Editorial director Maddy Price acquired world rights in A View of Paris from Felicity Bryan of Felicity Bryan Associates to publish in spring 2024 in hardback, trade paperback, e-book and audio.
A View of Paris begins with the French Revolution, with coverage then extending to "the great sprawling novels of Balzac and Hugo to those of Gide and Camus; painting from the revolutionary but strictly neo-classical David, through the new ways of seeing developed by the Impressionists and the Surrealists to the wild exuberance of Picasso; fashion from Worth to Channel; architecture from Haussmann to the Eiffel Tower, in whose shadow the first Paris Olympiads were held in 1900 and 1924; and music from Gounod, Berlioz and Bizet to Satie. It ranges from the Folies Bergère, where Josephine Baker danced in a skirt made of sequinned bananas; to the smoke-filled cafés of Saint Germain where Jean-Paul Sartre and Simone de Beauvoir wrote and held court, and Juliette Gréco sang in nightclubs packed with sweaty bodies doing 'le jive'."
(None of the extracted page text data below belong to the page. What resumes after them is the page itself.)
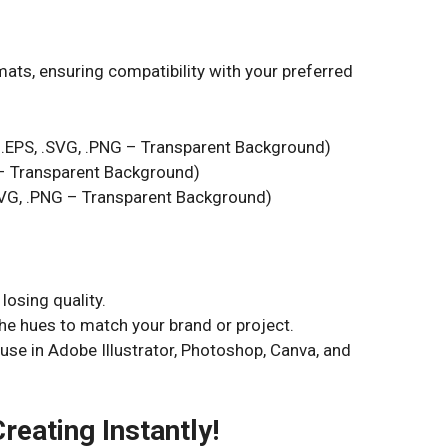
mats, ensuring compatibility with your preferred
, .EPS, .SVG, .PNG – Transparent Background)
G – Transparent Background)
.SVG, .PNG – Transparent Background)
losing quality.
e hues to match your brand or project.
 use in Adobe Illustrator, Photoshop, Canva, and
reating Instantly!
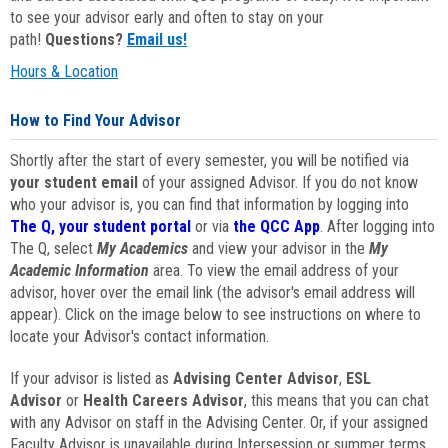
to see your advisor early and often to stay on your
path!
Questions?
Email us!
Hours & Location
How to Find Your Advisor
Shortly after the start of every semester, you will be notified via
your student email
of your assigned Advisor. If you do not know
who your advisor is, you can find that information by logging into
The Q, your student portal
or via
the QCC App
. After logging into
The Q, select
My Academics
and view your advisor in the
My
Academic Information
area. To view the email address of your
advisor, hover over the email link (the advisor's email address will
appear). Click on the image below to see instructions on where to
locate your Advisor's contact information.
If your advisor is listed as
Advising Center Advisor
,
ESL
Advisor
or
Health Careers Advisor
, this means that you can chat
with any Advisor on staff in the Advising Center. Or, if your assigned
Faculty Advisor is unavailable during Intersession or summer terms,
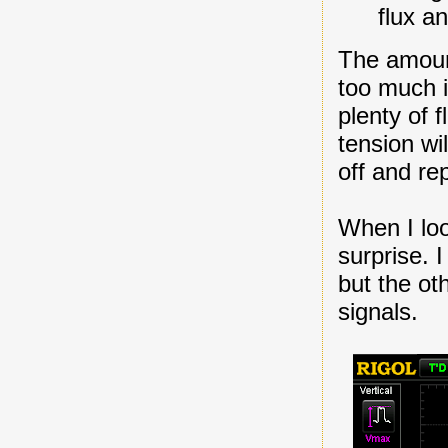
flux a
The amount
too much i
plenty of f
tension wi
off and re
When I look
surprise. 
but the o
signals.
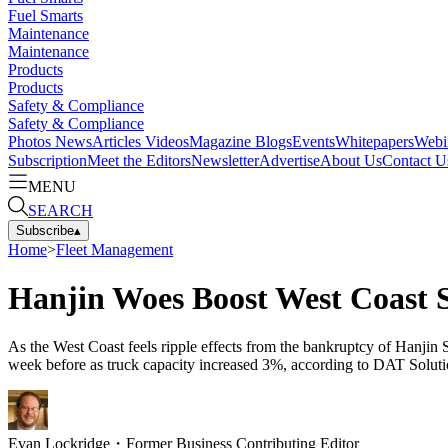
Fuel Smarts
Maintenance
Maintenance
Products
Products
Safety & Compliance
Safety & Compliance
Photos
News
Articles
Videos
Magazine
Blogs
Events
Whitepapers
Webi
Subscription
Meet the Editors
Newsletter
Advertise
About Us
Contact U
MENU
SEARCH
Subscribe
▴
Home
>
Fleet Management
Hanjin Woes Boost West Coast S
As the West Coast feels ripple effects from the bankruptcy of Hanjin 
week before as truck capacity increased 3%, according to DAT Solutio
Evan Lockridge
・
Former Business Contributing Editor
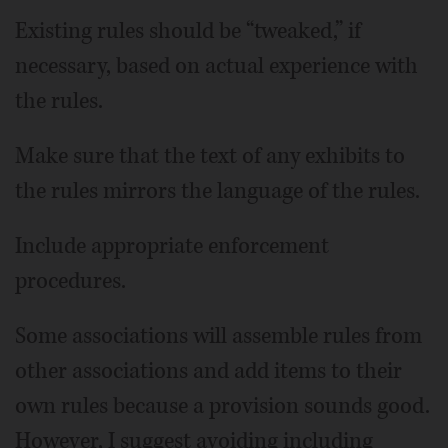
Existing rules should be “tweaked,” if
necessary, based on actual experience with
the rules.
Make sure that the text of any exhibits to
the rules mirrors the language of the rules.
Include appropriate enforcement
procedures.
Some associations will assemble rules from
other associations and add items to their
own rules because a provision sounds good.
However, I suggest avoiding including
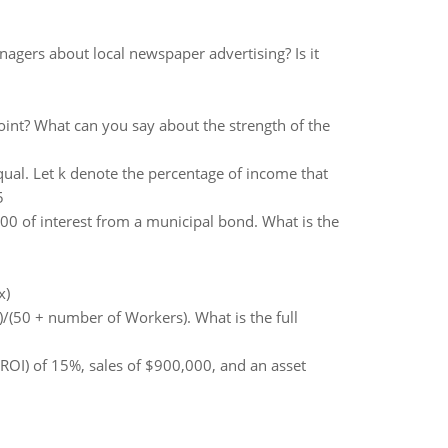
nagers about local newspaper advertising? Is it
oint? What can you say about the strength of the
ual. Let k denote the percentage of income that
5
0 of interest from a municipal bond. What is the
x)
)/(50 + number of Workers). What is the full
ROI) of 15%, sales of $900,000, and an asset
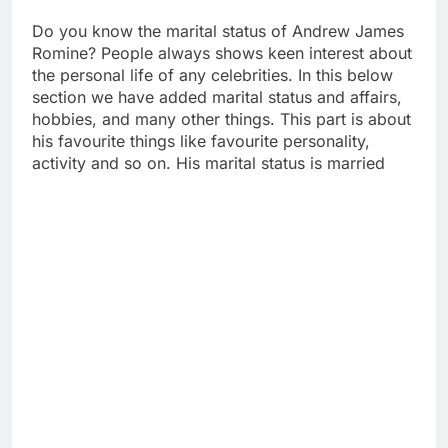
Do you know the marital status of Andrew James
Romine? People always shows keen interest about
the personal life of any celebrities. In this below
section we have added marital status and affairs,
hobbies, and many other things. This part is about
his favourite things like favourite personality,
activity and so on. His marital status is married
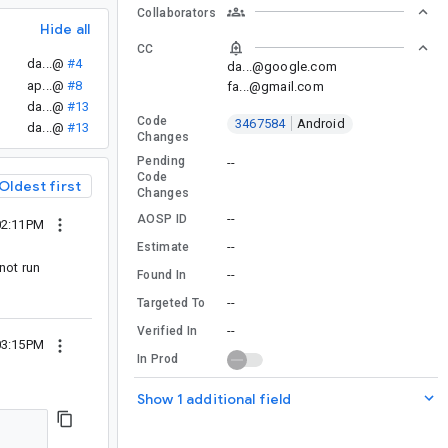
Collaborators
Hide all
CC
da...@
#4
da...@google.com
ap...@
#8
fa...@gmail.com
da...@
#13
Code
3467584
Android
da...@
#13
Changes
Pending
--
Code
Oldest first
Changes
--
AOSP ID
02:11PM
--
Estimate
 not run
--
Found In
--
Targeted To
--
Verified In
03:15PM
In Prod
Show 1 additional field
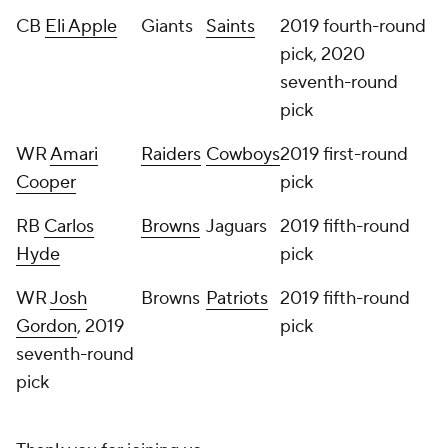
CB
Eli Apple
Giants
Saints
2019 fourth-round
pick, 2020
seventh-round
pick
WR
Amari
Raiders
Cowboys
2019 first-round
Cooper
pick
RB
Carlos
Browns
Jaguars
2019 fifth-round
Hyde
pick
WR
Josh
Browns
Patriots
2019 fifth-round
Gordon
, 2019
pick
seventh-round
pick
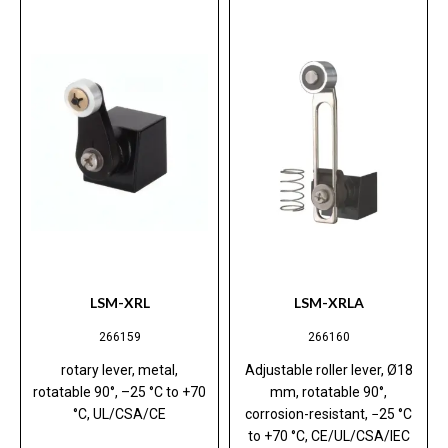
LSM-XRL
LSM-XRLA
266159
266160
rotary lever, metal,
Adjustable roller lever, Ø18
rotatable 90°, –25 °C to +70
mm, rotatable 90°,
°C, UL/CSA/CE
corrosion-resistant, −25 °C
to +70 °C, CE/UL/CSA/IEC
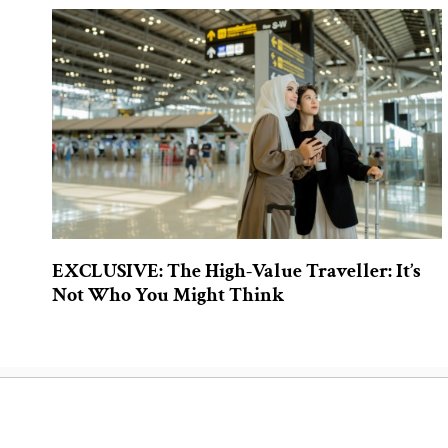
EXCLUSIVE: The High-Value Traveller: It’s
Not Who You Might Think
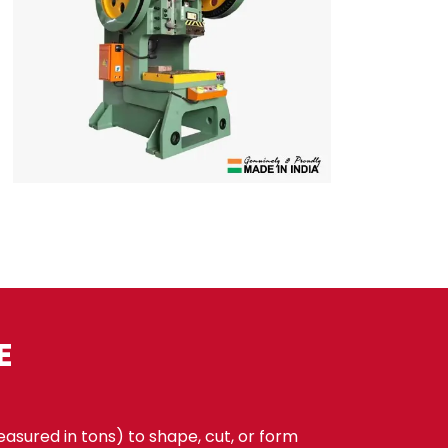
E
sured in tons) to shape, cut, or form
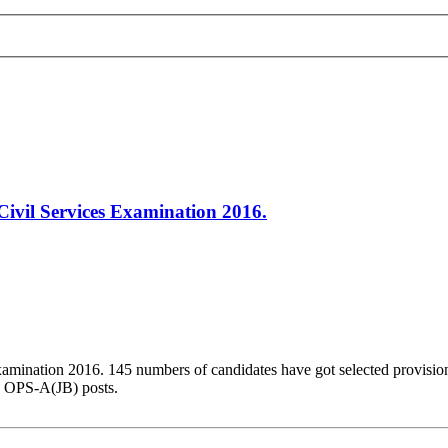
ivil Services Examination 2016.
amination 2016. 145 numbers of candidates have got selected provisio
d OPS-A(JB) posts.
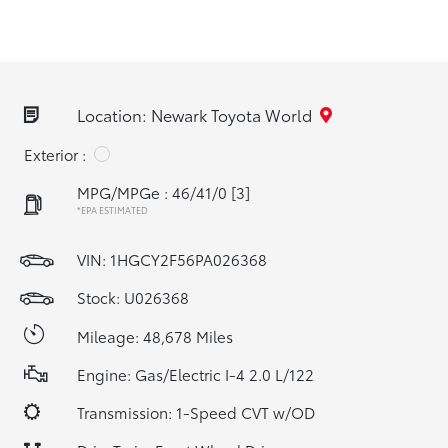
Location: Newark Toyota World
Exterior :
MPG/MPGe : 46/41/0
[3]
*EPA ESTIMATED
VIN:
1HGCY2F56PA026368
Stock: U026368
Mileage: 48,678 Miles
Engine: Gas/Electric I-4 2.0 L/122
Transmission: 1-Speed CVT w/OD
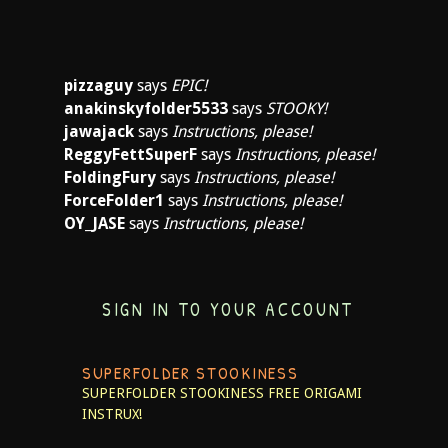
pizzaguy
says
EPIC!
anakinskyfolder5533
says
STOOKY!
jawajack
says
Instructions, please!
ReggyFettSuperF
says
Instructions, please!
FoldingFury
says
Instructions, please!
ForceFolder1
says
Instructions, please!
OY_JASE
says
Instructions, please!
SIGN IN TO YOUR ACCOUNT
SUPERFOLDER STOOKINESS
SUPERFOLDER STOOKINESS
FREE ORIGAMI
INSTRUX!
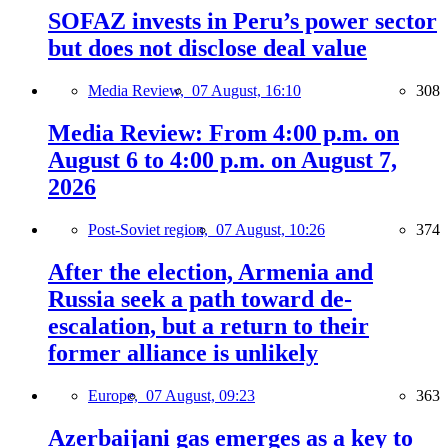
SOFAZ invests in Peru’s power sector
but does not disclose deal value
Media Review,
07 August, 16:10
308
Media Review: From 4:00 p.m. on
August 6 to 4:00 p.m. on August 7,
2026
Post-Soviet region,
07 August, 10:26
374
After the election, Armenia and
Russia seek a path toward de-
escalation, but a return to their
former alliance is unlikely
Europe,
07 August, 09:23
363
Azerbaijani gas emerges as a key to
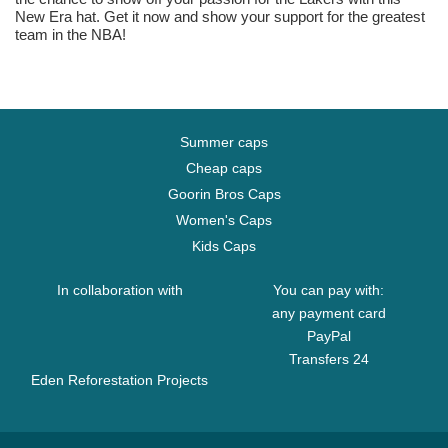
New Era hat. Get it now and show your support for the greatest
team in the NBA!
Summer caps
Cheap caps
Goorin Bros Caps
Women's Caps
Kids Caps
In collaboration with
You can pay with:
any payment card
PayPal
Transfers 24
Eden Reforestation Projects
According to W&N, above all, this cultural history of Paris "aims to reflect a creative tension that the Revolution uncovered but never resolved: the tension between order and anarchy, authority and liberty, classical and Romantic, the old and the new".
Cooper has authored books including Elizabeth Jane Howard: A Dangerous Innocence (John Murray), Patrick Leigh Fermor: An Adventure (John Murray), Writing at the Kitchen Table: The Authorized Biography of Elizabeth David (Faber) and Cairo in the War: 1939–45 (John Murray). With her husband, Antony Beevor, she also wrote Paris After the Liberation, 1945–1949 (Penguin).
Cooper, who is the granddaughter of Duff Cooper, the British Ambassador to France after the Second World War, and his wife Lady Diana Cooper, said she had "rarely felt so excited about starting a new book".
"When Weidenfeld & Nicolson suggested I write a cultural history Paris, I leapt at the chance," she said. "It allows me to explore Paris in a way I never have before, and to discover stories about salonières and courtesans, revolutionaries and boulevardiers, as well as the writers and artists – both French and non-French who celebrate the city. I have rarely felt so excited about starting a new book."